* YOUR INSTRUCTIONS *
Work out how many lines in the data include the string "read"; reply with that number alone.

[STORED DATA]

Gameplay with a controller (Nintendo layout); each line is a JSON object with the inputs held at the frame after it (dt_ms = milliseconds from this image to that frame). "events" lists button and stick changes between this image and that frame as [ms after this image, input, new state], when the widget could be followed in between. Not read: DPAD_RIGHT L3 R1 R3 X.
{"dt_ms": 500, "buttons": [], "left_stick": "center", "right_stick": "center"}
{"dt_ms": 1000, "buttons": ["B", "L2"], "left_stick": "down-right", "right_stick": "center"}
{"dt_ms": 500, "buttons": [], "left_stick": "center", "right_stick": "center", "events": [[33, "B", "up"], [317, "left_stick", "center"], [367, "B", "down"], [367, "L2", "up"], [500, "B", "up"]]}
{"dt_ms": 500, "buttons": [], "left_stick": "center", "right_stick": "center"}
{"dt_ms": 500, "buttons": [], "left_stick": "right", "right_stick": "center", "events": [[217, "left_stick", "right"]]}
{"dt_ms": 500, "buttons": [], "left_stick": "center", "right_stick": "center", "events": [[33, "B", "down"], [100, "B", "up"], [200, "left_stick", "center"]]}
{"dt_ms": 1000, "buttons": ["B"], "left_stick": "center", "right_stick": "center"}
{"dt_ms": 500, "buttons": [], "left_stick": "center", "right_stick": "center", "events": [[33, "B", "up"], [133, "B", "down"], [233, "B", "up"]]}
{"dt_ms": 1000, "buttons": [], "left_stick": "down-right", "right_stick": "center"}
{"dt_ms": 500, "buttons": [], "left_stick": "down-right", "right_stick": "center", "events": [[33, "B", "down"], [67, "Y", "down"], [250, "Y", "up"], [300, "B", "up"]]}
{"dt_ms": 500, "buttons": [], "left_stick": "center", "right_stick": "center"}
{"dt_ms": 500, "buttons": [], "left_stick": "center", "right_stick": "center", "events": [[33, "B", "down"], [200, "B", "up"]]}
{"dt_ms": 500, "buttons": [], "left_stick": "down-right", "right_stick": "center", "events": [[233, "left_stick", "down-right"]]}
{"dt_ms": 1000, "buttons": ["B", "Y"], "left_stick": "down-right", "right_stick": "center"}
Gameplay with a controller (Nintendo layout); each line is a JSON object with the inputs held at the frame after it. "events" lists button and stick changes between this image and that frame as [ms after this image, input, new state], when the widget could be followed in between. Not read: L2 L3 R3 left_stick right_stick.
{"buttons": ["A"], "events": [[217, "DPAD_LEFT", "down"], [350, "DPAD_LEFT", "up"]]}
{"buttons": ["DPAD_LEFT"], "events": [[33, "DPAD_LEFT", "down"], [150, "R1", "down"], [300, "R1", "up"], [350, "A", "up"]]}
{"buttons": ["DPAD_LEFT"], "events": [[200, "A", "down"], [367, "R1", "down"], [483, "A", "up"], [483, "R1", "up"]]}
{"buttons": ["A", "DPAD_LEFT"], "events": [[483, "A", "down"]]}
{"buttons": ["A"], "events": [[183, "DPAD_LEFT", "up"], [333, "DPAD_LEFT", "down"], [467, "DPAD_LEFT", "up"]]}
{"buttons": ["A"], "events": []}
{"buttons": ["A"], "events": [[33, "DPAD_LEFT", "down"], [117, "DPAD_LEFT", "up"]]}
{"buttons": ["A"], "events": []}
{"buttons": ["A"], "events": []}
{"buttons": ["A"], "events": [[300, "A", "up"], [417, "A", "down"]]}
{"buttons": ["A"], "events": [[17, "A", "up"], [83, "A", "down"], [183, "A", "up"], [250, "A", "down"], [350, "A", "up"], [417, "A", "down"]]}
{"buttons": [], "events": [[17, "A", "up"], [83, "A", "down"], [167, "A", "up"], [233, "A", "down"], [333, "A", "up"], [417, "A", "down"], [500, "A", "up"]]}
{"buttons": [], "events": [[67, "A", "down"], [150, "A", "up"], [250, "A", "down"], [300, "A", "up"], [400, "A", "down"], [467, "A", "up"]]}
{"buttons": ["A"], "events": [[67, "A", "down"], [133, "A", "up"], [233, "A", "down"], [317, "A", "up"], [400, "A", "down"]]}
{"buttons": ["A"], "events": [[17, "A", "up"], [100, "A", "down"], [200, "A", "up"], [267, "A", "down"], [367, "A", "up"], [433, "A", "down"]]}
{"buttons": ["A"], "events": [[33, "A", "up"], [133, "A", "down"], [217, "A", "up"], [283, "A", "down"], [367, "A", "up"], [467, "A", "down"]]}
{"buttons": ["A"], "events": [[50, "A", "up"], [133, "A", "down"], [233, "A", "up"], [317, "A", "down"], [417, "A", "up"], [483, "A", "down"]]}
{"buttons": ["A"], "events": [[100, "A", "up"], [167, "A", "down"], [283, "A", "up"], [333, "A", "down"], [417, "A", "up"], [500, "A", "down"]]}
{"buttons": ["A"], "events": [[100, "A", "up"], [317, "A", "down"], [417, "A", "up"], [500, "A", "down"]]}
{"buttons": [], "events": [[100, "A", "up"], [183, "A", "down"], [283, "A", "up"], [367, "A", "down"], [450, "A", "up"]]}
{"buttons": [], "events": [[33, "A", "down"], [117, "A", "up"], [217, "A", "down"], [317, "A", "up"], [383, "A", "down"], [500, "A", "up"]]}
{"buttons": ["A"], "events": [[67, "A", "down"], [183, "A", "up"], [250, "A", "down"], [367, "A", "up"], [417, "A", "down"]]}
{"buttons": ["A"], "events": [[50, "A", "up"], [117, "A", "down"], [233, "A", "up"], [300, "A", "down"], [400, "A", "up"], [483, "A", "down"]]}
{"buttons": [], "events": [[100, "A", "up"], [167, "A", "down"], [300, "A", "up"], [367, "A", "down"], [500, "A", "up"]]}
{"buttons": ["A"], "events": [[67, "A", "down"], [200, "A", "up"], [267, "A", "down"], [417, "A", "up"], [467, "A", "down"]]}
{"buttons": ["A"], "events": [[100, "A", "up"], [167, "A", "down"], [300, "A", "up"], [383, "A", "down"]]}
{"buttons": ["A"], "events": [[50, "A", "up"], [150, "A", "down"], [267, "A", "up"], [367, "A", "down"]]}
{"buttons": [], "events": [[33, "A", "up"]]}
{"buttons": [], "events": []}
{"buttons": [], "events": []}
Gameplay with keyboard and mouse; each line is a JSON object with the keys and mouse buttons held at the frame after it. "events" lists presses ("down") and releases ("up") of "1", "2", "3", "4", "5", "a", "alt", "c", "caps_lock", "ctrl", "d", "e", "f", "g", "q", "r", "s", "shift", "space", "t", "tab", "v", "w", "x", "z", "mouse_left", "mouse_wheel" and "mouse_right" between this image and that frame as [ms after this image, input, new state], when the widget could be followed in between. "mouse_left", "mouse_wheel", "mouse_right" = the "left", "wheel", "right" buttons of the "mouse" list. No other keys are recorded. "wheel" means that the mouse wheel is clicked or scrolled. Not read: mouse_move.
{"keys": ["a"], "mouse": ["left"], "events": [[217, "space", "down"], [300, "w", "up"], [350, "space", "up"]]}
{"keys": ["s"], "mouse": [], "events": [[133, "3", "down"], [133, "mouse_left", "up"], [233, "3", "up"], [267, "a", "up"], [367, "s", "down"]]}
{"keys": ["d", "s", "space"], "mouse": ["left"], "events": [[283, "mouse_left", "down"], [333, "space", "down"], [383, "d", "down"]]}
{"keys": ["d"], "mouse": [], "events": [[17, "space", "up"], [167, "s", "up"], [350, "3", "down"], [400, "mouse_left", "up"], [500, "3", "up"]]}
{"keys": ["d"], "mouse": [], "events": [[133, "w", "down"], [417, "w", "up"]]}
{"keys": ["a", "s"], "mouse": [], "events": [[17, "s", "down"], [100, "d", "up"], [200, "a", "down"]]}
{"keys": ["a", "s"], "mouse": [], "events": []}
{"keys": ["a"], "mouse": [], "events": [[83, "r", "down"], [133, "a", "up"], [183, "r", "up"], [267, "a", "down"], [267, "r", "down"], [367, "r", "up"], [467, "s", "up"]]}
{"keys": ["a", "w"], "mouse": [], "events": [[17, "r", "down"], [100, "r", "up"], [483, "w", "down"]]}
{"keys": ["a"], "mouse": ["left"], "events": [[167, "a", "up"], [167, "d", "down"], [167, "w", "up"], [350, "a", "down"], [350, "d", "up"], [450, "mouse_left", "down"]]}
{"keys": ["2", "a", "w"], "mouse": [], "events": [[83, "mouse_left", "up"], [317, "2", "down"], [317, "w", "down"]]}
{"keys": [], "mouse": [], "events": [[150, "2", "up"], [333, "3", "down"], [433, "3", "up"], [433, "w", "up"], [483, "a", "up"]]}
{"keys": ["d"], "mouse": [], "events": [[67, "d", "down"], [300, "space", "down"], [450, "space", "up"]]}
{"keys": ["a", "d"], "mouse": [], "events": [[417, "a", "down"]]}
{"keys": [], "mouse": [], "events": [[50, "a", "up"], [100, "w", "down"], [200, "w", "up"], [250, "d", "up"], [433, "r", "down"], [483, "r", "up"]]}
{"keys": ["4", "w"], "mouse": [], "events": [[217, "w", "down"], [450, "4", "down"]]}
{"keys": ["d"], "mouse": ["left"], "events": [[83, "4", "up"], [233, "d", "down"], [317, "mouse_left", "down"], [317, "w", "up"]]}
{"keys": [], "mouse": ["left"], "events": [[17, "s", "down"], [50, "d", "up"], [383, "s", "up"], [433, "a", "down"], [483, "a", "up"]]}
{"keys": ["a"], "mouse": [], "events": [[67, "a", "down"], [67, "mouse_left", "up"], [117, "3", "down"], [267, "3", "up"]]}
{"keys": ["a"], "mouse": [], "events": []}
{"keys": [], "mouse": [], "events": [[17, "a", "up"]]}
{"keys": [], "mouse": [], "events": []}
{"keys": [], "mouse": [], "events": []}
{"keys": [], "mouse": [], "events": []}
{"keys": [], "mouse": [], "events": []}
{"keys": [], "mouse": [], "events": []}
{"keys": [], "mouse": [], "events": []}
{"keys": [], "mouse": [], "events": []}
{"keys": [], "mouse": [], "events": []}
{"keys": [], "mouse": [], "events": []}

[/STORED DATA]

* TASK RESPONSE *
3